Stored data:
+===+
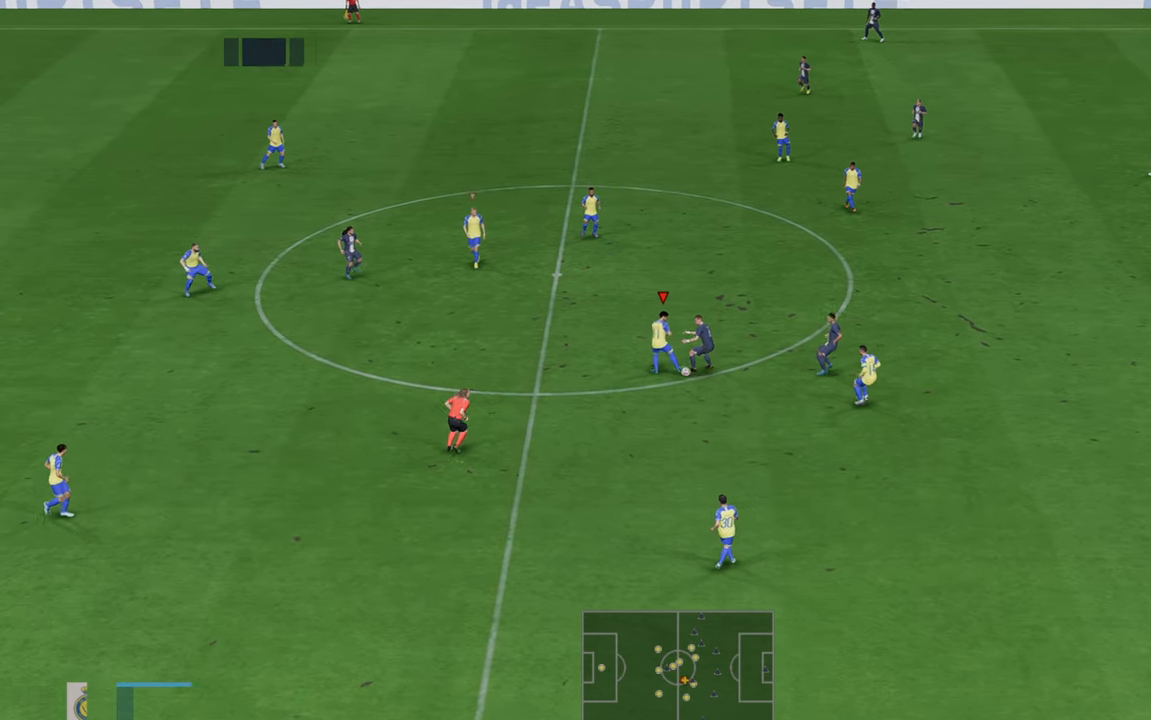
{"buttons": ["R2"], "left_stick": "right", "right_stick": "center", "events": []}
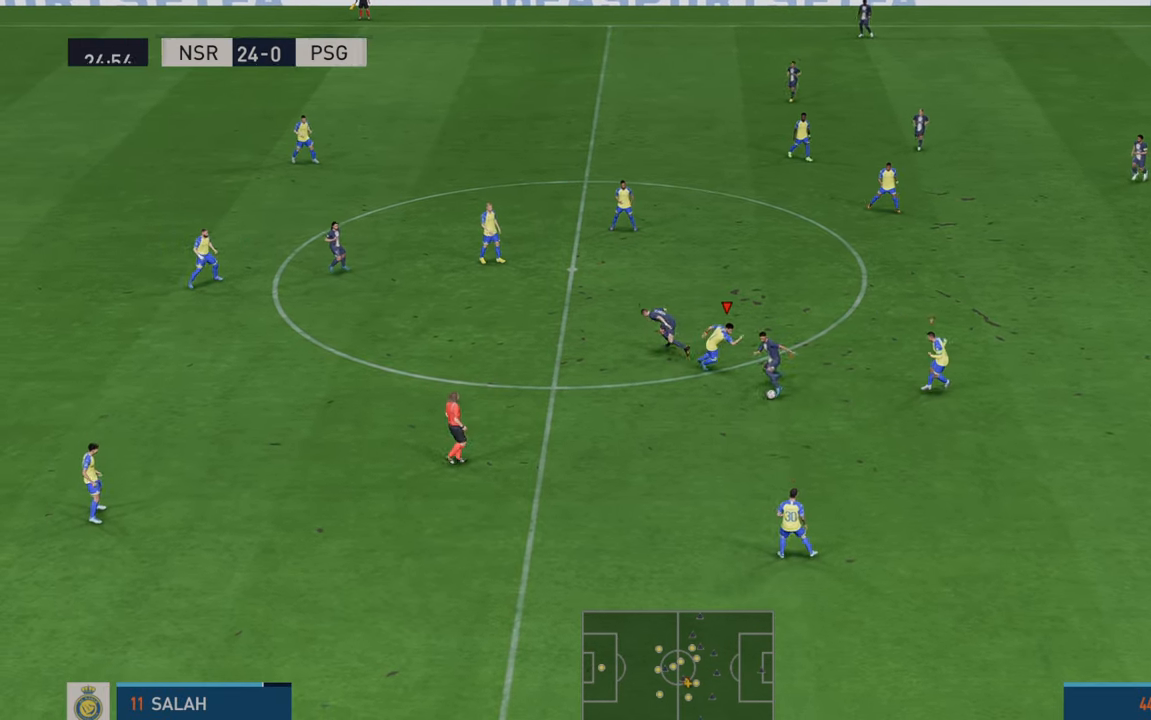
{"buttons": ["R2"], "left_stick": "down-left", "right_stick": "center", "events": [[50, "left_stick", "down-right"], [350, "left_stick", "down"], [500, "left_stick", "down-left"]]}
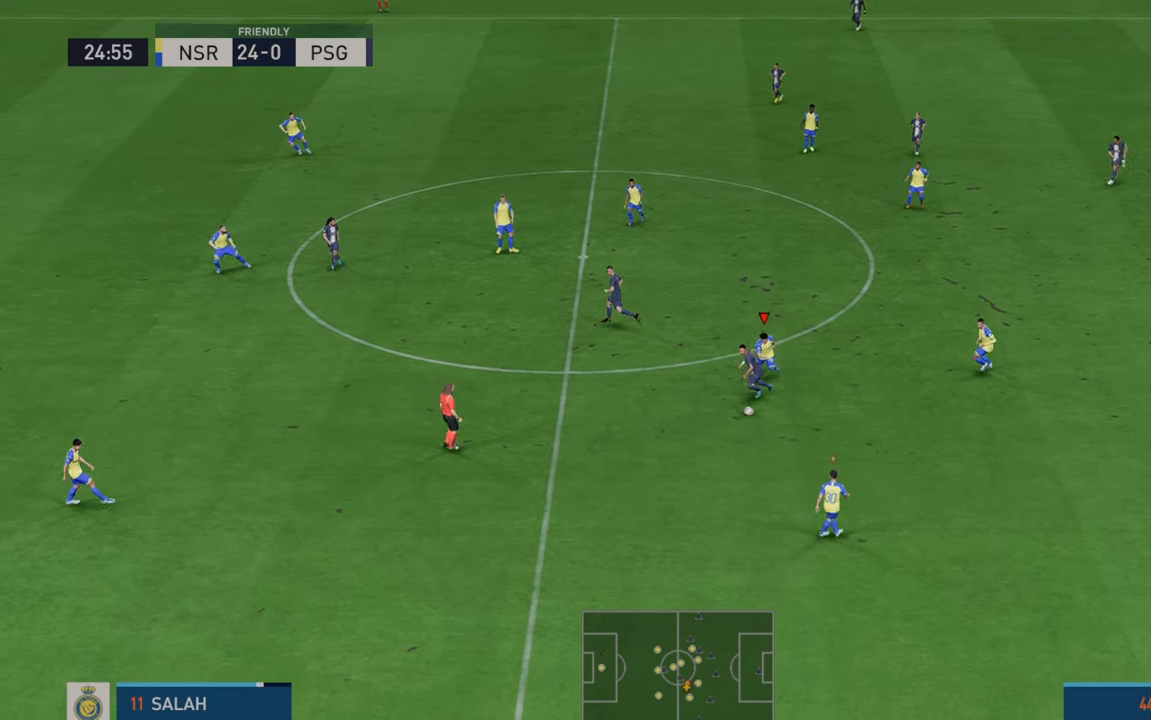
{"buttons": ["R2"], "left_stick": "left", "right_stick": "center", "events": [[100, "left_stick", "left"]]}
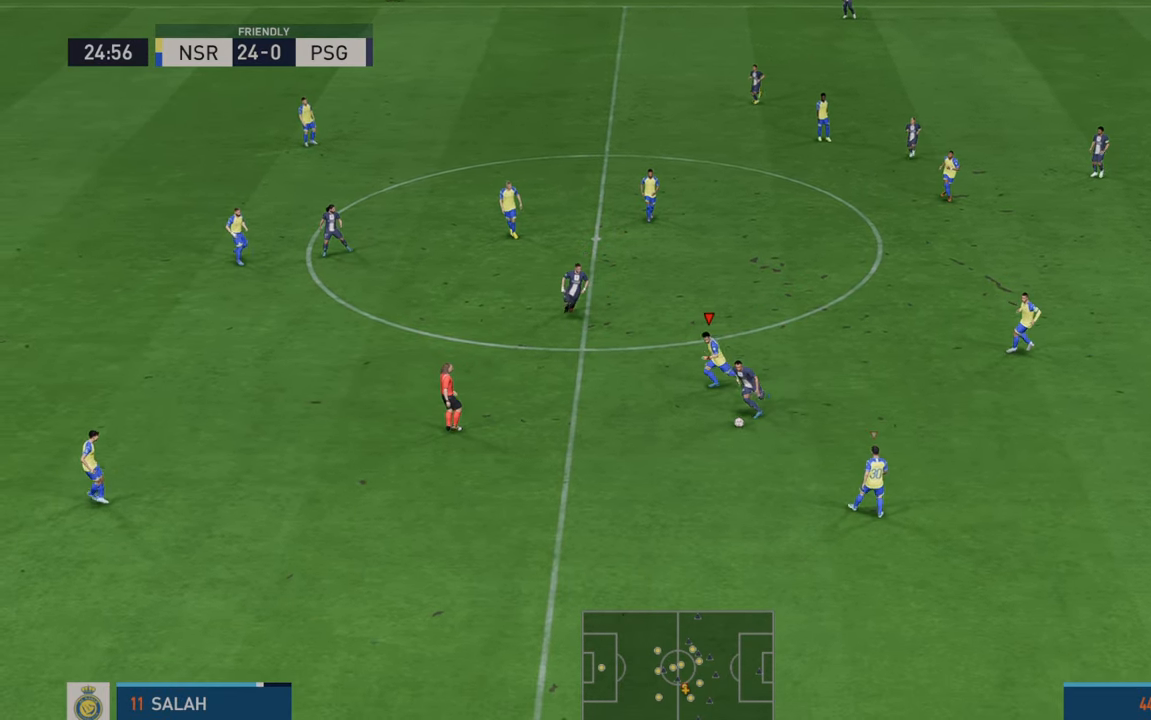
{"buttons": ["R2"], "left_stick": "down", "right_stick": "center", "events": [[17, "left_stick", "down-left"], [483, "left_stick", "down"]]}
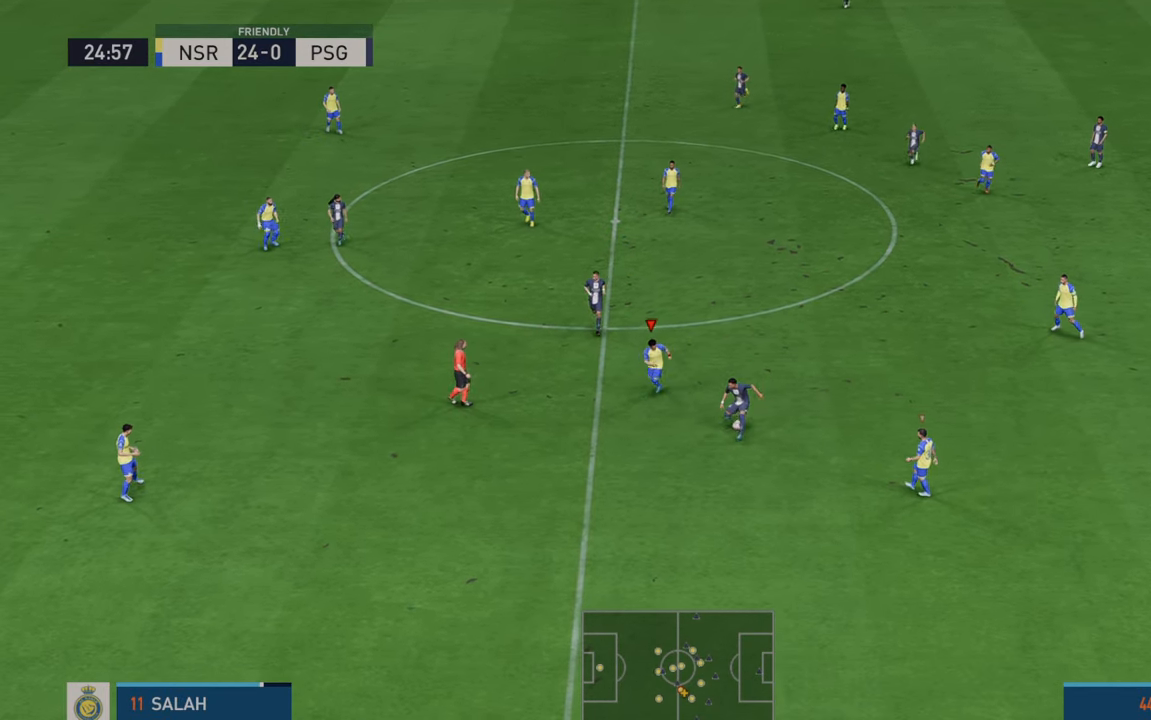
{"buttons": ["R2"], "left_stick": "center", "right_stick": "center", "events": [[417, "left_stick", "center"]]}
+===+
Retype all the entries word for word; the pictures stay out.

### EXERCISE ANSWER
{"buttons": ["R2"], "left_stick": "right", "right_stick": "center", "events": []}
{"buttons": ["R2"], "left_stick": "down-left", "right_stick": "center", "events": [[50, "left_stick", "down-right"], [350, "left_stick", "down"], [500, "left_stick", "down-left"]]}
{"buttons": ["R2"], "left_stick": "left", "right_stick": "center", "events": [[100, "left_stick", "left"]]}
{"buttons": ["R2"], "left_stick": "down", "right_stick": "center", "events": [[17, "left_stick", "down-left"], [483, "left_stick", "down"]]}
{"buttons": ["R2"], "left_stick": "center", "right_stick": "center", "events": [[417, "left_stick", "center"]]}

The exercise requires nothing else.